Het is een walkie talkie. Wat kun je daarmee doen? Praten met iemand anders. Zal ik eens kijken of er iemand antwoordt… Hé, wie is dat? Myrthe! Zij heeft er ook één. We kunnen haar niet zien, maar ik kan wel met haar praten, contact met haar hebben.
Dat ging goed hè?! Weet je, we hebben deze walkie talkies wel eens gebruikt op de Franse snelweg, toen we 130 reden. Toen werd het een Drivie Talkie… We zagen elkaar niet, maar konden wel contact met elkaar hebben.
Weet je waar dat op lijkt? Op bidden. Bidden is praten met God, toch? De Here God zien we niet, maar we kunnen wel met Hem praten. Dat is bidden. Contact met God. Wij bedanken Hem, we vragen Hem. En hoe horen we God dan? In onze gedachten, in ons hart. Soms ook via andere mensen. En natuurlijk in de Bijbel. Daar spreekt God. En daar mogen wij dan weer op antwoorden.
Zo is bidden praten met God, contact hebben met Hem. Dat is heel belangrijk! Hoe ik dat weet? Omdat Jezus ook vaak bad, telkens weer. Daar gaan jullie straks ook over horen op de kindernevendienst. Hij kon niet zonder het contact met zijn Vader in de hemel, nou dan kunnen wij het zeker ook niet.
Iemand vergelijk bidden ook eens met adem. Kun je zonder adem. Ik zal het eens proberen om mijn adem in te houden… Nee, dat lukt niet: zonder adem kan ik niet leven, kan ik niet praten, ben ik niets. Zo kunnen we ook niet zonder bidden, dat is net als adem.
Een goede kindernevendienst en tot straks.

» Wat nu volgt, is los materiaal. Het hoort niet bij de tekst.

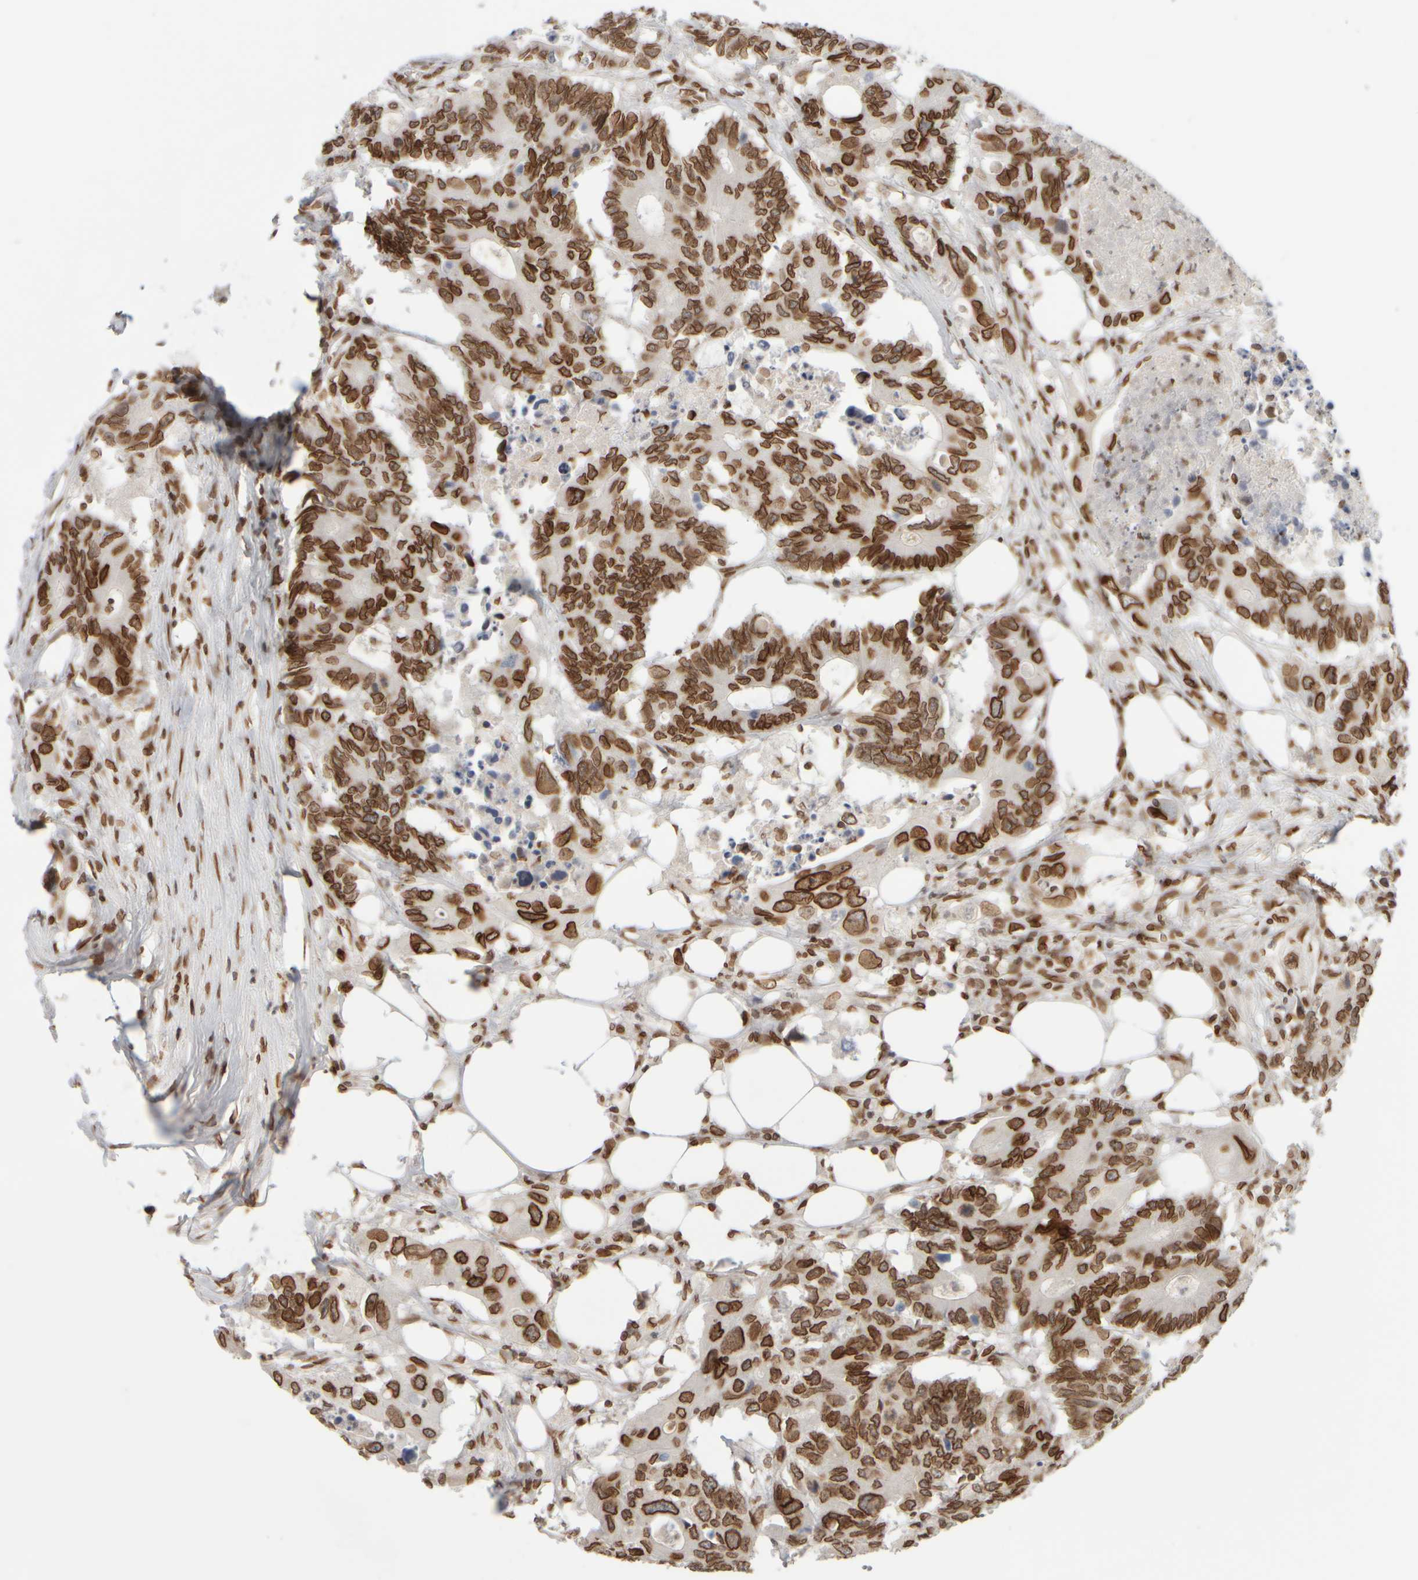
{"staining": {"intensity": "strong", "quantity": ">75%", "location": "cytoplasmic/membranous,nuclear"}, "tissue": "colorectal cancer", "cell_type": "Tumor cells", "image_type": "cancer", "snomed": [{"axis": "morphology", "description": "Adenocarcinoma, NOS"}, {"axis": "topography", "description": "Colon"}], "caption": "Protein staining of colorectal cancer (adenocarcinoma) tissue exhibits strong cytoplasmic/membranous and nuclear positivity in approximately >75% of tumor cells.", "gene": "ZC3HC1", "patient": {"sex": "male", "age": 71}}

schriftlezing   1 Petrus 3:1-7

zingen  Evangelische Liedbundel 166:1,3,4

verkondiging

Gemeente van Jezus Christus,

Er zijn van die bijbelgedeelten, die schuren. Zeker voor mensen in de 21e eeuw. Zo’n bijbelgedeelte is ons tekstgedeelte ook, of niet? Want wat dachten jullie, beste vrouwen en meiden, toen we vers 1 lazen: ‘Voor u, vrouwen, geldt hetzelfde: erken het gezag van uw man’? Of zoals het in de Herziene Statenvertaling nog wat sterker staat: ‘Wees uw eigen mannen onderdanig’?
En wat dacht je van Sara die verderop ten voorbeeld wordt gesteld: ‘zij gehoorzaamde Abraham en noemde hem ‘heer’. Mmm, een vrouw die ‘heer’ tegen haar man zegt?! Klinkt dat niet heel onderdanig, om niet te zeggen ‘slaafs’?! Zeker in onze tijd waarin de gelijkheid van man en vrouw zo’n uitgangspunt is. Zoiets schuurt toch?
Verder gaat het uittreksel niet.